This summer’s extreme weather won’t seem like an aberration for long, climate researcher warns
Published Aug. 13, 2021 10:46 a.m. ETBy Cameron French
TORONTO — Canadians alarmed by this summer’s extreme weather, including deadly record temperatures in British Columbia and forest fires that have burned towns and blanketed much of the country in smoke, should get used to conditions this bad or worse in the coming years, says a climate researcher from the University of Ottawa.
“I’d say yes, it is,” Geography Professor Antoni Lewkowicz told CTV’s Your Morning on Friday when asked if this summer’s extremes are the ‘new normal.’
“In fact, it may not be as warm (now) as the new normal will be in the future, so this is what we can expect.”
His comments follow a report from the Intergovernmental Panel on Climate Change (IPCC) this week, that said the Earth is warming at a faster pace than previously thought and that drastic actions are needed to prevent catastrophic weather events in the future.
For Canadians, the summer has already produced several reasons for alarm, including temperatures that pushed to a Canadian record of 49.6 C in the town of Lytton B.C. in June, part of a weeklong heat wave that caused 570 deaths in the province, according to a B.C. coroner’s report.
Wildfires have also torn across parts of the country, particularly B.C., burning Lytton to the ground and destroying more than 650,000 hectares as of Aug. 12. There are some 264 fires burning in B.C. and 105 in northwestern Ontario, according to recent data.
There have also been deadly floods in Europe and China, and wildfires have torn through parts of southern Europe, particularly Turkey Greece and Italy, and even Siberia.
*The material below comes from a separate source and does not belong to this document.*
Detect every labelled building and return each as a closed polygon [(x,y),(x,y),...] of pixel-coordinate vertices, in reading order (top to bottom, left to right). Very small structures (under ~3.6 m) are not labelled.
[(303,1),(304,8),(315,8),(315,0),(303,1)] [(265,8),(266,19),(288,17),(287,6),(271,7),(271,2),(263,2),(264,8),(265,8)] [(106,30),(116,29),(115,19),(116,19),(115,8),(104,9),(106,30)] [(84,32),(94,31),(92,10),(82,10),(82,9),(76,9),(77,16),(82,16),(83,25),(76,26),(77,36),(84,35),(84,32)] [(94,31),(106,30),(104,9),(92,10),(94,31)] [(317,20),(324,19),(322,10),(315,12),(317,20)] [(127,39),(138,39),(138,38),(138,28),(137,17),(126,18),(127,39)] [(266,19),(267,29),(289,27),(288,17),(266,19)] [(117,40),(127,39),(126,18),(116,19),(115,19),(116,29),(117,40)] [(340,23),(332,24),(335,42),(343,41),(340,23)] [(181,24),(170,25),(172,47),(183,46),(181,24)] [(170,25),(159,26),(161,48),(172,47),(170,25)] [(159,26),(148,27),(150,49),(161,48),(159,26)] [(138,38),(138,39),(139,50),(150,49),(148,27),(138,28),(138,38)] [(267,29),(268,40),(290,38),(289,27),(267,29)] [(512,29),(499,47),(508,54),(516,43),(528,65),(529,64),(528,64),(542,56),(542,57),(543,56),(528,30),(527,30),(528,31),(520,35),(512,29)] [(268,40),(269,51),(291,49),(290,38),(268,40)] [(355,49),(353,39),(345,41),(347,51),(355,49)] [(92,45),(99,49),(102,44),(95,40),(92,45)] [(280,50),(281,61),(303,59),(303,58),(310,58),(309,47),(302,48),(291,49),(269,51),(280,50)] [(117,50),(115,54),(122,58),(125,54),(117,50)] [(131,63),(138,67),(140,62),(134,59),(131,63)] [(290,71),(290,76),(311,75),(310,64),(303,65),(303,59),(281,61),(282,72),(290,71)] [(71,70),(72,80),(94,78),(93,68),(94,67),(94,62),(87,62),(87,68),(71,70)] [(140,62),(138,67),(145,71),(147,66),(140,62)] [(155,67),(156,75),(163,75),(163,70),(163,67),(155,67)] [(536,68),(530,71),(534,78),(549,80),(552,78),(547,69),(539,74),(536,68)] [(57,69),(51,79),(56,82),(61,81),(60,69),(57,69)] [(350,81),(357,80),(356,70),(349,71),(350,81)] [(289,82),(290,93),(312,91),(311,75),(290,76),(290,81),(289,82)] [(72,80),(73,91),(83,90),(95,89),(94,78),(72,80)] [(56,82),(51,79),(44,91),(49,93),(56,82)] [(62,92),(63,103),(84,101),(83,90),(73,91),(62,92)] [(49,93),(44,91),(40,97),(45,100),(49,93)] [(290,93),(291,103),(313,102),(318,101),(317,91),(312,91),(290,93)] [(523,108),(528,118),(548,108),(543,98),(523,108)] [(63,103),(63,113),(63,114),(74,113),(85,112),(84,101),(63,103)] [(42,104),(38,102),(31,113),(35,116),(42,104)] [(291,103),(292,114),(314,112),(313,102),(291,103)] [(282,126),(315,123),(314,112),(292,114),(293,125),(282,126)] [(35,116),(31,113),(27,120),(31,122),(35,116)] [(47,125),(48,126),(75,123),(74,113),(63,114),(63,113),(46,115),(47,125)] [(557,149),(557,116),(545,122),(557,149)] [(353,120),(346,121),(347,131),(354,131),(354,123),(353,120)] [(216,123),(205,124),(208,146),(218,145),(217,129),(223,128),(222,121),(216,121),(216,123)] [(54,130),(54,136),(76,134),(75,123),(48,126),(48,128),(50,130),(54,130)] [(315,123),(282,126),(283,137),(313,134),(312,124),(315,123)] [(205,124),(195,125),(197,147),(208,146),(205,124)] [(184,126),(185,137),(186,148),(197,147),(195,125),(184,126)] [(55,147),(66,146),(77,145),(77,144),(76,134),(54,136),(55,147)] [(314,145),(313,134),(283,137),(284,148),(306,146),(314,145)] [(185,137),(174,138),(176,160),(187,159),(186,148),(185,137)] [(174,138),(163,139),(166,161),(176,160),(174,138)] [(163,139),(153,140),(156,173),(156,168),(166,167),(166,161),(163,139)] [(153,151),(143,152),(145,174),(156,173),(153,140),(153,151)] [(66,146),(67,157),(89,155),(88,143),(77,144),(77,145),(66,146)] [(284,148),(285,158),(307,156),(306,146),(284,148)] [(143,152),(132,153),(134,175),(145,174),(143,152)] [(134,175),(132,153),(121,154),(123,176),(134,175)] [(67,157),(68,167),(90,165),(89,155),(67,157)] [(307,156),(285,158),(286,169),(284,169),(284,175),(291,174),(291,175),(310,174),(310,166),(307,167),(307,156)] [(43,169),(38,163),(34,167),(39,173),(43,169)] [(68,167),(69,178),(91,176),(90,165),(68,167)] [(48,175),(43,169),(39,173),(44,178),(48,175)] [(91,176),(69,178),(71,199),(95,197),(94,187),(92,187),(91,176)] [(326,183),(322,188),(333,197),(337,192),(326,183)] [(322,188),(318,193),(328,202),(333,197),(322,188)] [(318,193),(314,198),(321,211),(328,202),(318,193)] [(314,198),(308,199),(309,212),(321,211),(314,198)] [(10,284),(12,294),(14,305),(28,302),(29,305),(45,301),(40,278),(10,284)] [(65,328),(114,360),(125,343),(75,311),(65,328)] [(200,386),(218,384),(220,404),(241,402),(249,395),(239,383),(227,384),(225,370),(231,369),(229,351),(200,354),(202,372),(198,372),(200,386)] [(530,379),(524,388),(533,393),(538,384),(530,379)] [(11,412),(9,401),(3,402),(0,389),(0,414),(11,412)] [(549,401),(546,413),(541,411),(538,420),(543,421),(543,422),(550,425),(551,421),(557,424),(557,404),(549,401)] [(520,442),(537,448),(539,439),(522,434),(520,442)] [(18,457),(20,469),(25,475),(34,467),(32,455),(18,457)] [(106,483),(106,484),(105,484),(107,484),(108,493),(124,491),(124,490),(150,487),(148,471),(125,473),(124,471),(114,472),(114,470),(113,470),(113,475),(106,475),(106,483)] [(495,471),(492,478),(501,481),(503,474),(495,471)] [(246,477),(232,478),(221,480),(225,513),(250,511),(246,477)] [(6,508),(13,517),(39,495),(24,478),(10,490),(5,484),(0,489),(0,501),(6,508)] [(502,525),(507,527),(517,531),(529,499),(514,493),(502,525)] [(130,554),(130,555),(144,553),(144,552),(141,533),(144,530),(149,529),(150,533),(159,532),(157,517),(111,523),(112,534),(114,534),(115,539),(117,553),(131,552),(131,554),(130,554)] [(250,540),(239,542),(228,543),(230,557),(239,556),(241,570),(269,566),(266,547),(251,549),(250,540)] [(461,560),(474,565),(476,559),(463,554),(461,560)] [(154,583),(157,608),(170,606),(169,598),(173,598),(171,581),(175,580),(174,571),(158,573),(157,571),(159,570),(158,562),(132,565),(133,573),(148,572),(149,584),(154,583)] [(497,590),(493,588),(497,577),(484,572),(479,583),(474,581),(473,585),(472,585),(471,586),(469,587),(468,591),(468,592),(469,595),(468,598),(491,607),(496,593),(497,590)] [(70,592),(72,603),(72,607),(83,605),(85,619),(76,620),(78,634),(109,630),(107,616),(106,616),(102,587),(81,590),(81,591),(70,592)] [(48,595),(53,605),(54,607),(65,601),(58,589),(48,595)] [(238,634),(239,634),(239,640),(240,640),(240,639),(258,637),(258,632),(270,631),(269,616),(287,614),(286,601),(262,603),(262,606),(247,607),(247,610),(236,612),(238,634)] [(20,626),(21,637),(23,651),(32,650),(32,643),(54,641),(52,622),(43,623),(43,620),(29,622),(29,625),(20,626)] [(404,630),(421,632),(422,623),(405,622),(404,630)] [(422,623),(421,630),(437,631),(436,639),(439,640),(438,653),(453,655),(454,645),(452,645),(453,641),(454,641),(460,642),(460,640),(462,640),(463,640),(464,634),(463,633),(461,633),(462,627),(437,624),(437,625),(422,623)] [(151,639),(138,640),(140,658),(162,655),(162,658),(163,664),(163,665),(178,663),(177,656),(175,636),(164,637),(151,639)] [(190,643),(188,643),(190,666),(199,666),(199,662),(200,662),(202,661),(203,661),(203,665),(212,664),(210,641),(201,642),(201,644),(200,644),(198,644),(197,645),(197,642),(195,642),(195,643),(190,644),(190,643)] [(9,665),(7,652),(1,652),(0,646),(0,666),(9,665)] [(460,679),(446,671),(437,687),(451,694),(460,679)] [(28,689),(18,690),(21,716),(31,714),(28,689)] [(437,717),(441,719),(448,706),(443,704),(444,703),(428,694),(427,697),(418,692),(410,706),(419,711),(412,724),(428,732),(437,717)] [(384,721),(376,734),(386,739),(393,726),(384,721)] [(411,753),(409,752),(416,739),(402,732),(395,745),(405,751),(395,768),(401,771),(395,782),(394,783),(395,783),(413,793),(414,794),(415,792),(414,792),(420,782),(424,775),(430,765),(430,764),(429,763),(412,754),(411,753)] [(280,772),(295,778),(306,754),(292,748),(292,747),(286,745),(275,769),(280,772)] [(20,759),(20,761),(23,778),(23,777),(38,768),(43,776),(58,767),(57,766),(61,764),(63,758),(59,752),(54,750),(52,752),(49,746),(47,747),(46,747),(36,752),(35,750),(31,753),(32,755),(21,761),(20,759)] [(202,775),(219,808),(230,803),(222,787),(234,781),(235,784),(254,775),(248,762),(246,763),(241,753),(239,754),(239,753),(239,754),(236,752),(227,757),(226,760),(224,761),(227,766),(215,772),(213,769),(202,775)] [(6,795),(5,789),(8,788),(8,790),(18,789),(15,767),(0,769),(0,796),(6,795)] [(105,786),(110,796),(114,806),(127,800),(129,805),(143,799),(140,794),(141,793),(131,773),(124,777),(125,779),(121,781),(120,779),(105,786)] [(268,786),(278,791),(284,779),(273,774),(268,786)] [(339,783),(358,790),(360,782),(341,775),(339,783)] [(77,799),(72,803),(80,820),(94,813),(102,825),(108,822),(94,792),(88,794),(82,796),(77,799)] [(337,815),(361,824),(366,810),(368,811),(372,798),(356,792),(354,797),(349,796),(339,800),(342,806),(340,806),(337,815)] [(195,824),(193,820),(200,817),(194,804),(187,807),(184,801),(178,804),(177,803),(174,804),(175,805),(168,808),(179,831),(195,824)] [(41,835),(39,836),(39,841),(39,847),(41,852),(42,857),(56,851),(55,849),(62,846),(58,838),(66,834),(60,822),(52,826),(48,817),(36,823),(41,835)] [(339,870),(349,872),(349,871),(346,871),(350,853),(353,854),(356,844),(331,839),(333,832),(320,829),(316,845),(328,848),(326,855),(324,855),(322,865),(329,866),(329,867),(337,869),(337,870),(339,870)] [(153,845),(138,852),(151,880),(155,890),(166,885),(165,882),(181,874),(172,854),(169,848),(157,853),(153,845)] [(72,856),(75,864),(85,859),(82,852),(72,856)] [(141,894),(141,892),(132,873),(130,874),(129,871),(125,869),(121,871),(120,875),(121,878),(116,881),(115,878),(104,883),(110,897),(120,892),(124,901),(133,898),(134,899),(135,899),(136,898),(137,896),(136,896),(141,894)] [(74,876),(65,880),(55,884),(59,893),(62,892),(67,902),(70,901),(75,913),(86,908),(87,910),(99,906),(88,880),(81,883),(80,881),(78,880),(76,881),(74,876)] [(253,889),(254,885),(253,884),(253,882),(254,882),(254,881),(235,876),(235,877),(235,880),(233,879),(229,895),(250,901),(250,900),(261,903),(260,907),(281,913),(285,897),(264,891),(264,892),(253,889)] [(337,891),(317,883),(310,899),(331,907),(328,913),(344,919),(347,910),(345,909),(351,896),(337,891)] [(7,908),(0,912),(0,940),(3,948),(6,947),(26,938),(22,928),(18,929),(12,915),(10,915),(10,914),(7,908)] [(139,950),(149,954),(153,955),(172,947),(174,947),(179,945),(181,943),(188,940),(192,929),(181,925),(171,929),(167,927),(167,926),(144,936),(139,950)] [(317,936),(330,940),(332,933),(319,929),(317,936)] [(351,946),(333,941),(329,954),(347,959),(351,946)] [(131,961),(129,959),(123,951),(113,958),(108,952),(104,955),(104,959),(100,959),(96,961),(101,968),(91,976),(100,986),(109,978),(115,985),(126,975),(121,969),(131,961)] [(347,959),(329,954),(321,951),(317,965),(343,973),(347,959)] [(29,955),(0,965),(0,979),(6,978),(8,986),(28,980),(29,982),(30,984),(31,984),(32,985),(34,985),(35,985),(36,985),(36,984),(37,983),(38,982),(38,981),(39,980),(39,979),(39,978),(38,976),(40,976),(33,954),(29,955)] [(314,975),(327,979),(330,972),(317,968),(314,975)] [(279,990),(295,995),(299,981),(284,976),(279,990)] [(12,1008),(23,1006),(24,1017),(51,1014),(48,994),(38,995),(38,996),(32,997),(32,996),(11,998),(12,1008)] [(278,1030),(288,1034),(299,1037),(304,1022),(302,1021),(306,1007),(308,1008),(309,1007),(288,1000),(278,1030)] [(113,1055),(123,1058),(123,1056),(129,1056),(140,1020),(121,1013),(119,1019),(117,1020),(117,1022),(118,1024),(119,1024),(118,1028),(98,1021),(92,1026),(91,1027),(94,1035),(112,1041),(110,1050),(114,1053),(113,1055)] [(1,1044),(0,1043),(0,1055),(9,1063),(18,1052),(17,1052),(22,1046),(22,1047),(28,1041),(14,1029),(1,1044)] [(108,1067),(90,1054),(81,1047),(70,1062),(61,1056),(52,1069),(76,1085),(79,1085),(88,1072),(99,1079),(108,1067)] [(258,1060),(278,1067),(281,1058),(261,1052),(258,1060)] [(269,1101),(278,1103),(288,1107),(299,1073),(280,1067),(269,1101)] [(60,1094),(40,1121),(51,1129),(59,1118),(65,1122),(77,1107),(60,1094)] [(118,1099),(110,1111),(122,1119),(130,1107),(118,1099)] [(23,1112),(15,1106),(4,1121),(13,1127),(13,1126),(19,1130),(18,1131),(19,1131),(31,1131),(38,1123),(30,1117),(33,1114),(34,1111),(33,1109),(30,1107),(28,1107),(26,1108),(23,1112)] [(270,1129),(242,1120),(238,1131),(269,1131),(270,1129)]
The Atlantic hurricane season also got off to a quick start, with five named storms by early July.
Lewkowicz, whose research focus is the impact of climate warming on polar regions, said the threat of wildfires has been increased both by periods of extreme and dry heat, but also by higher frequency of lightning which acts as a source of ignition.
“We’re simply seeing more lightning strikes and there have been studies that show the number of lightning strikes have increased, particularly in the north, where in the past… lightning was extremely rare,” he said.
While extreme heat and fires are typically a summer threat, he said the impact of climate change will actually be felt more acutely during the winter as the temperatures rise over the coming decades.
“Living in Canada, some of us we might say ‘oh, that’s a good thing.’ But it’s going to impact our ecology, it’s going to impact water, and so there will be many knock-on effects,” he said.
While there are individual steps Canadians can take to reduce their carbon footprint, such as switching to more efficient LED light bulbs and driving less, Lewkowicz said it’s also important to push for government policies to reduce carbon emissions.
“I hope that the viewers will think about that when candidates, if we have a federal election in the next month or two, come to their door,” he said. “Because we can see the impact of policies.”
He pointed to the example of Norway, where 50% of all new cars sold in 2020 were electric, due in part to government policy that exempted electric vehicles from certain taxes.
He also said it’s important to remember that climate change is a global, long-term phenomenon, and not to interpret future, sudden shifts in weather as a reversal of the trend.
“Next summer may not be as warm as this, and we just have to remember that this is part of a long-term trend, that individual years may differ from that trend, and we expect greater extremes not lesser extremes in the future,” he said.